The terms of the offer were clear, and over the signature of defendant's general manager,
Rodolfo Andal, plaintiff was informed telegraphically that her proposal had been accepted. There
was nothing in the telegram that hinted at any anomaly, or gave ground to suspect its veracity,
and the plaintiff, therefore, can not be blamed for relying upon it. There is no denying that the
telegram was within Andal's apparent authority, but the defense is that he did not sign it, but that
it was sent by the Board Secretary in his name and without his knowledge. Assuming this to be
true, how was appellee to know it? Corporate transactions would speedily come to a standstill
were every person dealing with a corporation held duty-bound to disbelieve every act of its
responsible officers, no matter how regular they should appear on their face. This Court has
observed in Ramirez vs. Orientalist Co., 38 Phil. 634, 654-655, that —
In passing upon the liability of a corporation in cases of this kind it is always well to keep in
mind the situation as it presents itself to the third party with whom the contract is made.
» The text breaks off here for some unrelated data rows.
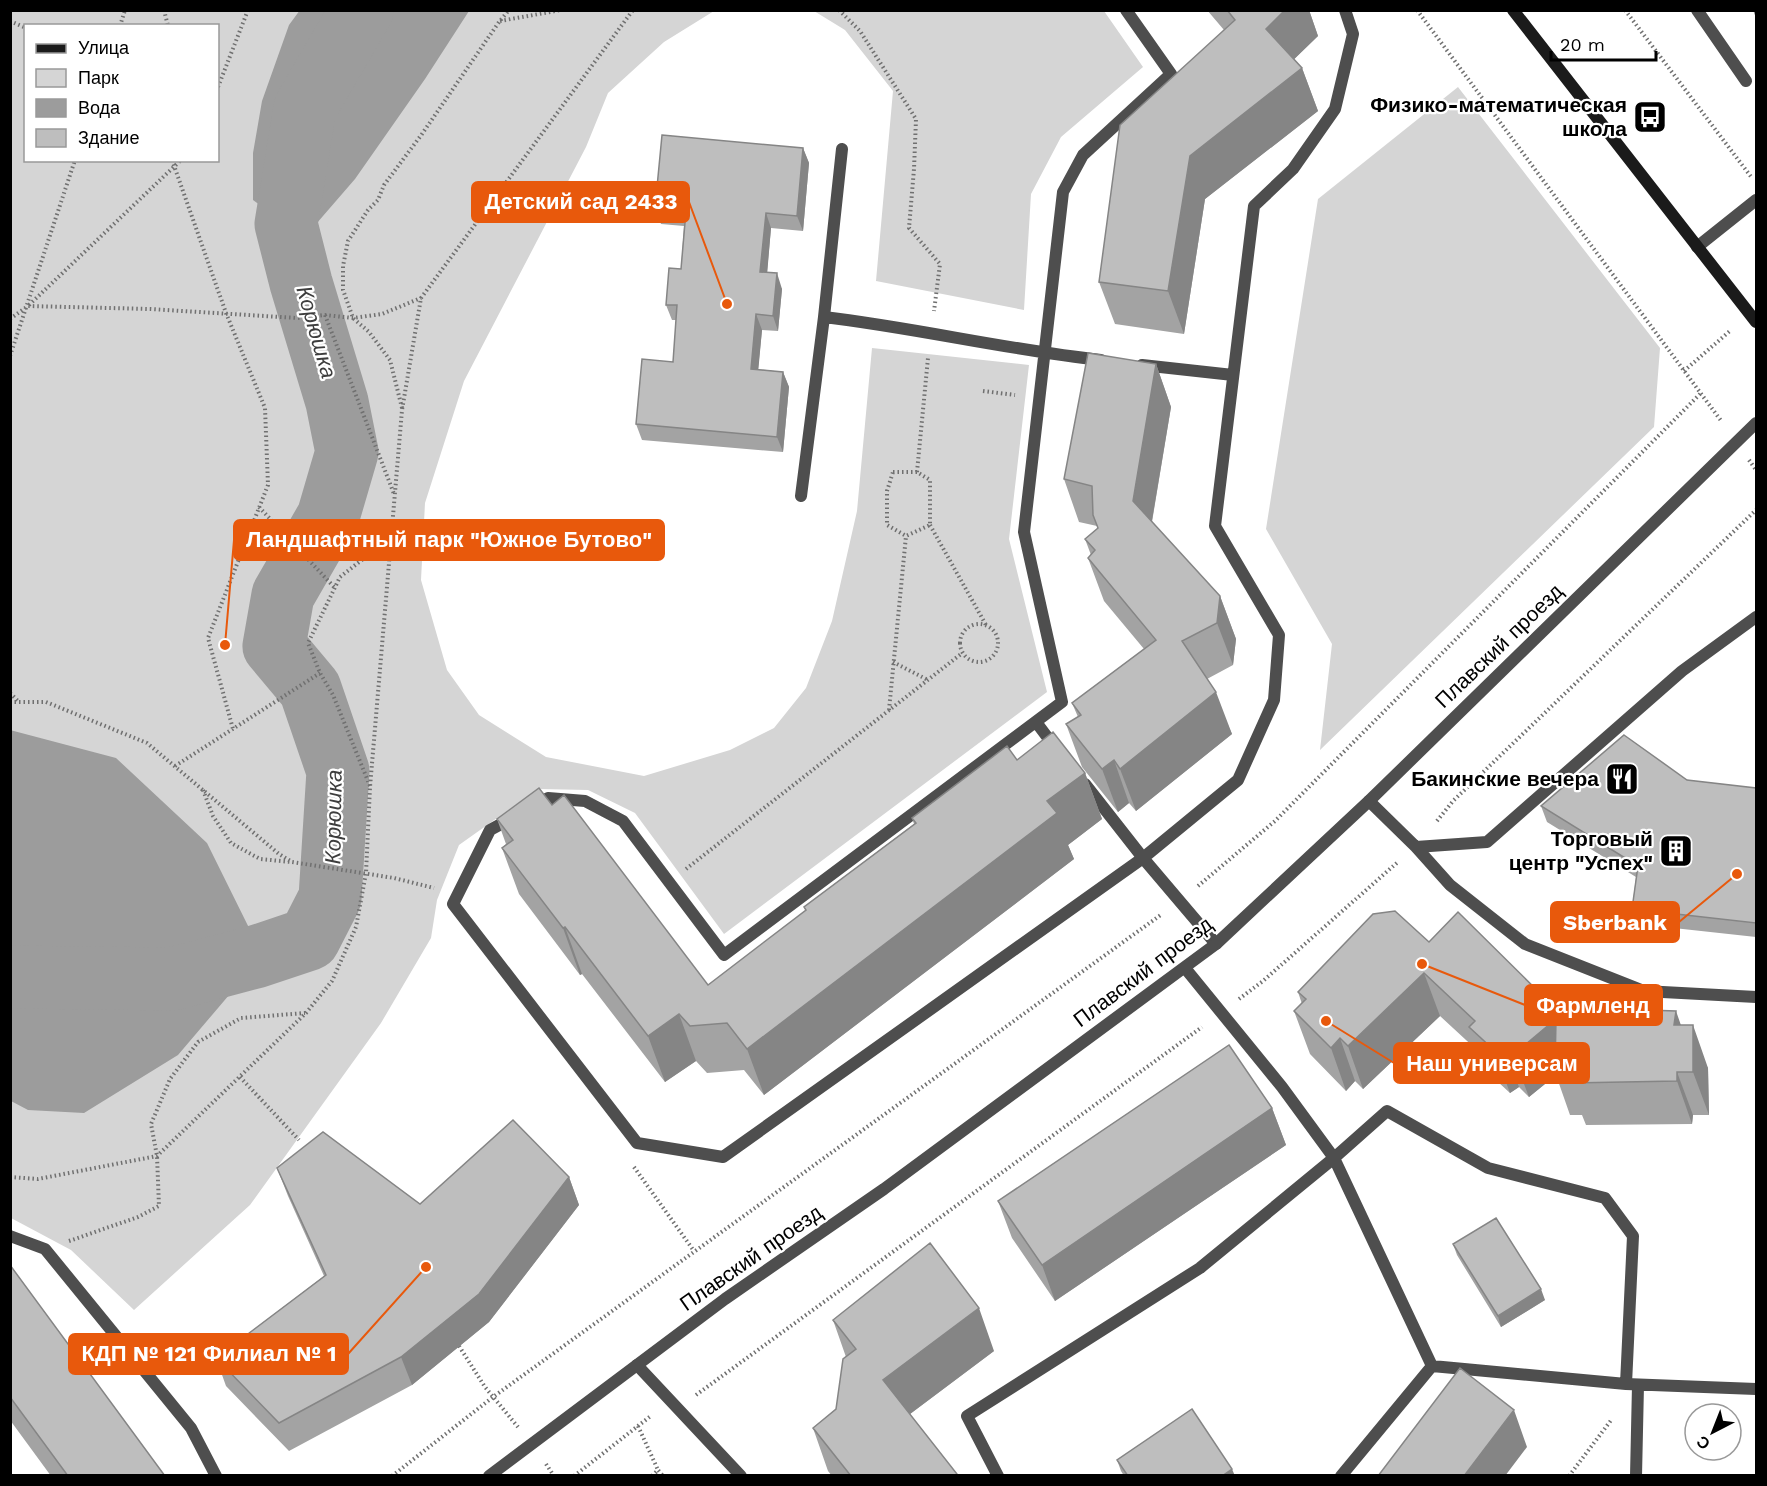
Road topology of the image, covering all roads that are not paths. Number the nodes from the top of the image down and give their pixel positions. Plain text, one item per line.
1 (1125, 10) edge
2 (1345, 10) edge
3 (1513, 10) edge
4 (1697, 10) edge
5 (1746, 81) dead end
6 (842, 149) dead end
7 (1756, 200) edge
8 (1697, 247) junction
9 (824, 317) junction
10 (1753, 318) edge
11 (1045, 354) junction
12 (1233, 375) junction
13 (1756, 423) edge
14 (801, 496) dead end
15 (1756, 617) edge
16 (1036, 722) junction
17 (1064, 758) edge
18 (1078, 777) edge
19 (1369, 801) junction
20 (1416, 847) junction
21 (1143, 858) junction
22 (1216, 944) junction
23 (1185, 968) junction
24 (1756, 997) edge
25 (1334, 1158) junction
26 (10, 1236) edge
27 (637, 1365) junction
28 (1432, 1366) junction
29 (1632, 1385) junction
30 (1756, 1389) edge
31 (216, 1476) edge
32 (489, 1476) edge
33 (741, 1476) edge
34 (998, 1476) edge
35 (1341, 1476) edge
36 (1636, 1476) edge

1 - 11 street
2 - 12 street
3 - 8 street
4 - 5 street
6 - 9 street
7 - 8 street
8 - 10 street
9 - 11 street
9 - 14 street
11 - 12 street
11 - 16 street
12 - 21 street
13 - 19 street, Плавский проезд
15 - 20 street
16 - 17 street
16 - 21 street
18 - 21 street
19 - 20 street
19 - 22 street, Плавский проезд
20 - 24 street
21 - 22 street
22 - 23 street, Плавский проезд
23 - 25 street
23 - 27 street, Плавский проезд
25 - 28 street
25 - 29 street
25 - 34 street
26 - 31 street
27 - 32 street, Плавский проезд
27 - 33 street
28 - 29 street
28 - 35 street
29 - 30 street
29 - 36 street

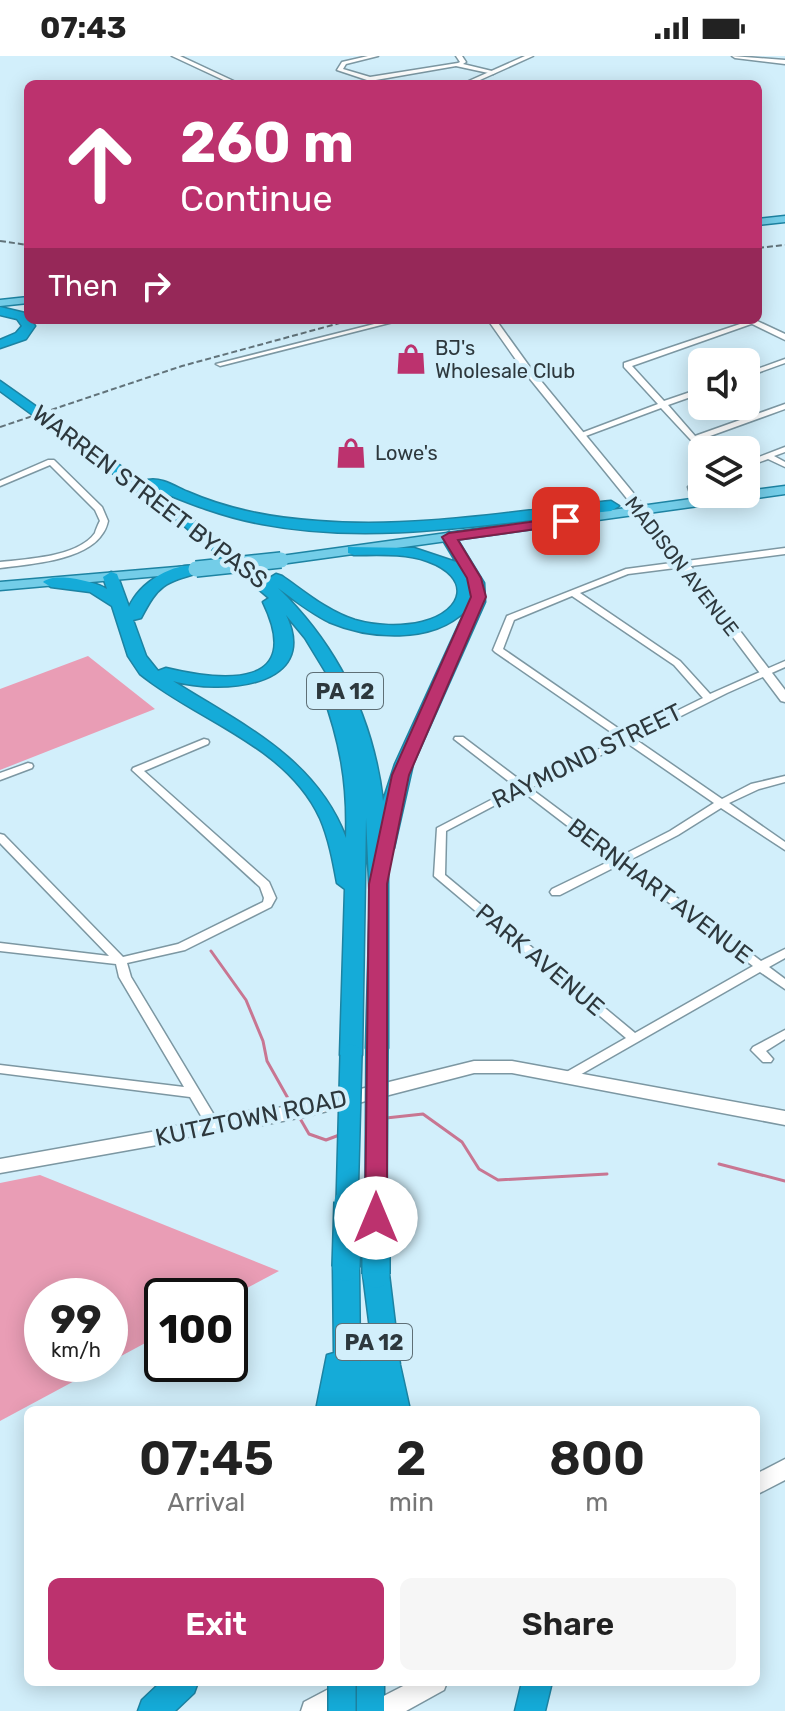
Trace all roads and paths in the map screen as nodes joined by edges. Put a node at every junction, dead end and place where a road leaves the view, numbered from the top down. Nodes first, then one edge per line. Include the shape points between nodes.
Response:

Naturally he can have little or no information as to what occurs in corporate meetings; and he
must necessarily rely upon the external manifestations of corporate consent. The integrity of
commercial transactions can only be maintained by holding the corporation strictly to the
liability fixed upon it by its agents in accordance with law; and we would be sorry to announce a
doctrine which would permit the property of a man in the city of Paris to be whisked out of his
hands and carried into a remote quarter of the earth without recourse against the corporation
whose name and authority had been used in the manner disclosed in this case. As already
observed, it is familiar doctrine that if a corporation knowingly permits one of its officers, or any
other agent, to do acts within the scope of an apparent authority, and thus holds him out to the
public as possessing power to do those acts, the corporation will, as against any one who has in
good faith dealt with the corporation through such agent, be estopped from denying his authority;
and where it is said "if the corporation permits" this means the same as "if the thing is permitted
by the directing power of the corporation."

Thus, the court was saying that third persons have every right to rely on corporate
communications, particularly in this case where there was nothing to alert Francisco of any
anomaly. If the telegram was sent by the board secretary and not by the general manager, there
was no way for Francisco to know that.